Now I wake up thinking of Amma. I go to bed thinking of Amma. I call to Amma when I’m lost. It is so simple, really. Amma I need a hug. Just like when I was a child and I needed my mamma to give me a hug, to hold me and reassure me that there was at least one person in the world that wold love me for what I was, no matter my shortcomings, no matter my mistakes. Amma is that for me. Amma is my prayer for a calm, uneventful day. Amma is my prayer for seva. I have no children. I hope that I can serve someone, as a mother does, touch one being in the simple way, effacing myself and my ego from the equation, and merely provide the nurturing spirit that will find its way to the mouth of a needy child.
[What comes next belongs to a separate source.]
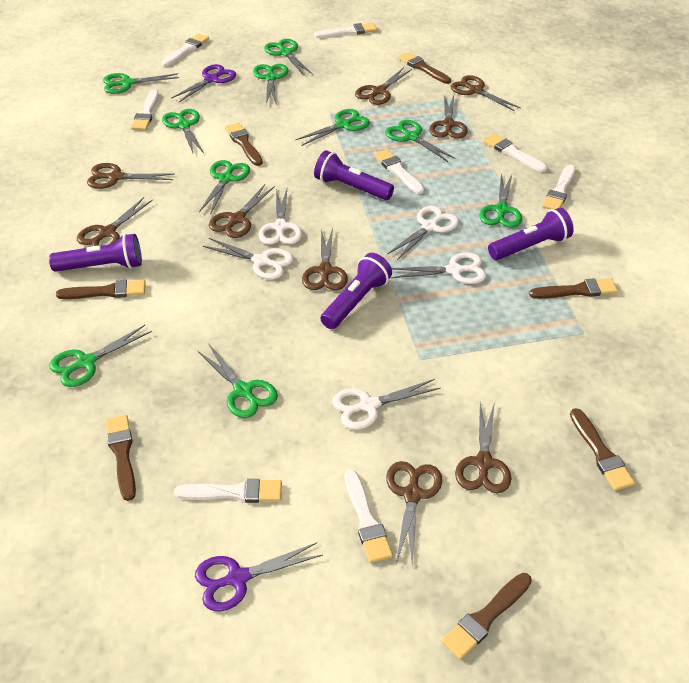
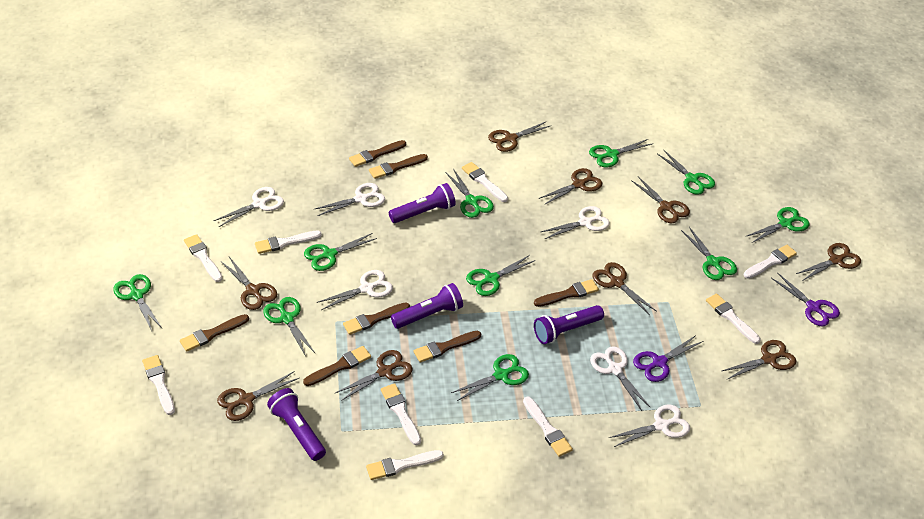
white brush: [131,89,159,130] [162,33,209,66] [174,479,282,503] [314,23,377,38] [345,469,393,563] [374,149,424,194] [484,133,547,172] [542,165,575,210] = 8 -> [142,355,175,415] [184,234,223,282] [255,230,322,254] [366,450,444,480] [381,383,421,445] [462,162,508,202] [523,397,573,457] [706,294,761,344] [744,245,797,279] = 9
white scissors: [203,238,293,279] [258,189,302,245] [332,379,441,430] [388,206,459,260] [391,252,486,284] = 5 -> [214,187,284,227] [315,183,385,216] [317,270,393,310] [541,206,610,239] [590,347,651,411] [609,404,690,447] = 6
I don’t do well with the worship of humans. I don’t do well with the worship of religions either. Amma is not a god to me; she is not a religion. She is a principle. A nice one, of hope, compassion, and giving. When I call to Amma, I call to the archetypal mother in myself. When I connect with her, my desire is only to hold her and show her my love, and to give my service for her. In these moments I feel closer to god than with the ecstasies of kundalini or the energy of shakti. And I feel thankful, thankful, thankful for Amma mother, Amma in the dog who bred the kittens, Amma in the donkey who saved the horse, Amma in the bear that saved the child, Amma in the saint that holds her loving arms out to 50000 broken hearts, smiling, smelling of jasmine and incense, and chanting “m’daughter m’daughter m’daughter” in her beautiful mother voice.
**Please note: Mamma is the Italian spelling for mother or mama. I have deliberately chosen to use the Italian spelling, as I grew up speaking Italian, and this was the very first word I learned to speak.